Sotto. Nemmeno il tempo di cominciare che i biancazzurri hanno la strada spianata. Di Bello assegna un rigore per un fallo di mano di Caprari su tiro di Viviani, il VAR conferma la decisione dell’arbitro, Belec intuisce il tiro dal dischetto di Antenucci ma deve soccombere. Al 4′ siamo già sotto. La reazione non è immediata ma si materializza veemente al 18′, quando Linetty penetra in area, Caprari impegna Gomis con il mancino, la palla giunge a Praet che spreca da posizione assai invitante. Il Doria sembra padrone del campo ma non produce pericoli significativi: Capezzi su punizione (29′) e Praet (32′) da fuori non impensieriscono Gomis.

Barca. E la partita, già intricata di per sé, si fa ancora più complicata al 33′: Caprari, già ammonito in occasione del penalty, commette fallo su Felipe e viene espulso. La SPAL potrebbe subito approfittare dell’uomo in più con Antenucci, troppo altruista però a tu per tu con Belec. Negli spogliatoi si va in svantaggio; dagli spogliatoi si torna con Quagliarella al posto di Ramírez. Ma il canovaccio non cambia perché i biancazzurri trovano presto il raddoppio con Grassi e addirittura il tris con Antenucci. La Samp è in barca, la SPAL resta in massima serie.
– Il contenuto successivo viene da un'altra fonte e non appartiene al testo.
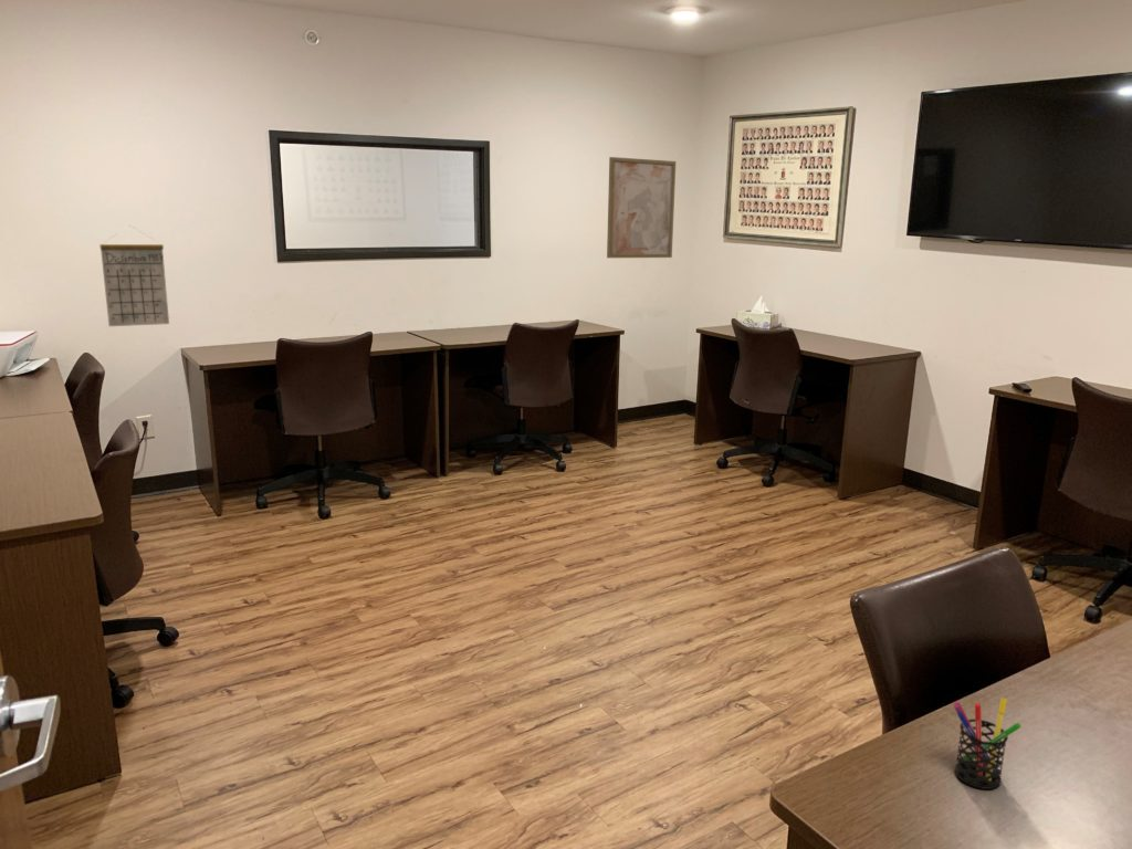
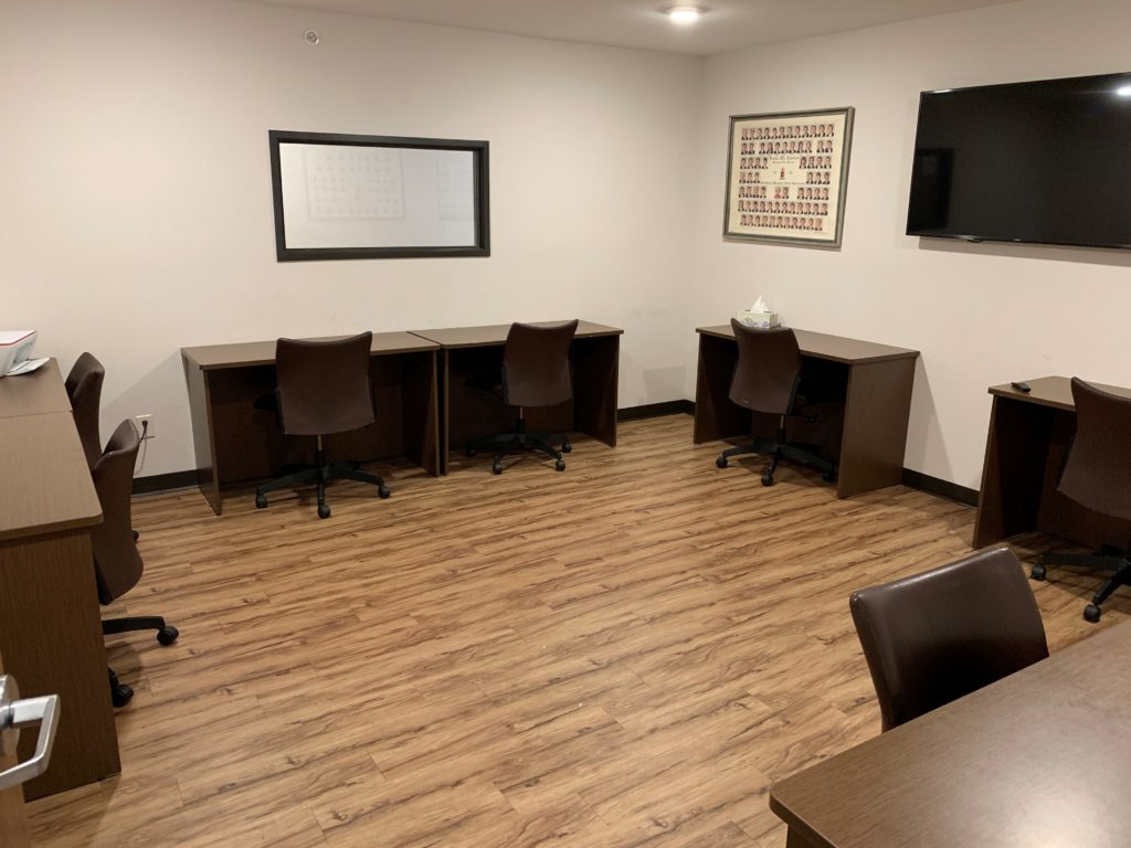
- pen holder [953,696,1023,790]
- wall art [606,156,677,259]
- calendar [98,224,170,327]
Amaro. Belec ci salva dal poker su Kurtic (11′) e Paloschi (17′), Kownacki segna per l’onore al 21′. Il resto è accademia, lo stadio spallino fa festa ed esulta ancora per il quarto centro di Paloschi a tempo quasi scaduto, poi annullato dal VAR. Vince la SPAL e giustamente alza le braccia al cielo, noi archiviamo la stagione con l’amaro in bocca per il terzo stop consecutivo. Imparare dagli errori per ripartire più forti. Questo deve essere l’obiettivo comune 2018/19.

SPAL            3
Sampdoria 1
Reti: p.t. 4′ Antenucci rig.; s.t. 5′ Grassi, 7′ Antenucci, 21′ Kownacki.
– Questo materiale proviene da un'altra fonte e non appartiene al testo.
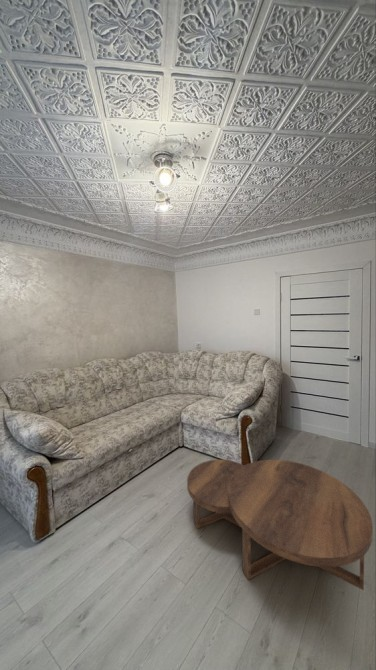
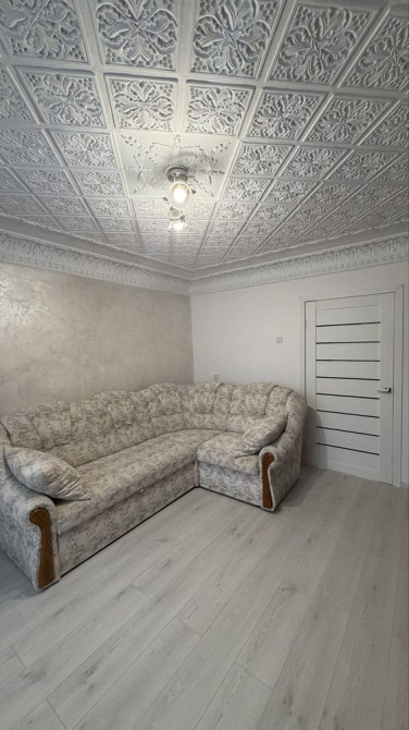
- coffee table [186,459,374,591]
SPAL (3-5-2): Gomis (46′ s.t. Marchegiani); Simic, Vicari, Felipe; Lazzari (13′ s.t. F. Costa), Kurtic, Viviani (33′ s.t. Schiattarella), Grassi, Mattiello; Antenucci, Paloschi.
A disposizione: Polizzi, Bonazzoli, Floccari, Vaisanen, Esposito, Schiavon, Vitale, Dramé, Russo.
Allenatore: Semplici.
Sampdoria (4-3-1-2): Belec; Bereszynski, Andersen, Regini, Murru; Praet, Capezzi (35′ s.t. Verre), Linetty; Ramírez (1′ s.t. Quagliarella); Kownacki, Caprari.
A disposizione: Krapikas, Tozzo, Alvarez, Ferrari, Strinic, Silvestre, Torreira.
Allenatore: Giampaolo.
Arbitro: Di Bello di Brindisi.
Assistenti: Tonolini di Milano e La Rocca di Ercolano.
Quarto ufficiale: Ros di Pordenone.
VAR: Manganiello di Pinerolo.
Assistente VAR: Longo di Paola.
Note: espulso al 33′ p.t. Caprari per doppia ammonizione; ammoniti al 2′ p.t. Caprari, al 45′ p.t. Linetty, al 31′ s.t. Viviani per gioco scorretto, al 29′ s.t. Quagliarella per proteste; recupero 4′ p.t. e 3′ s.t.; terreno di gioco in buone condizioni.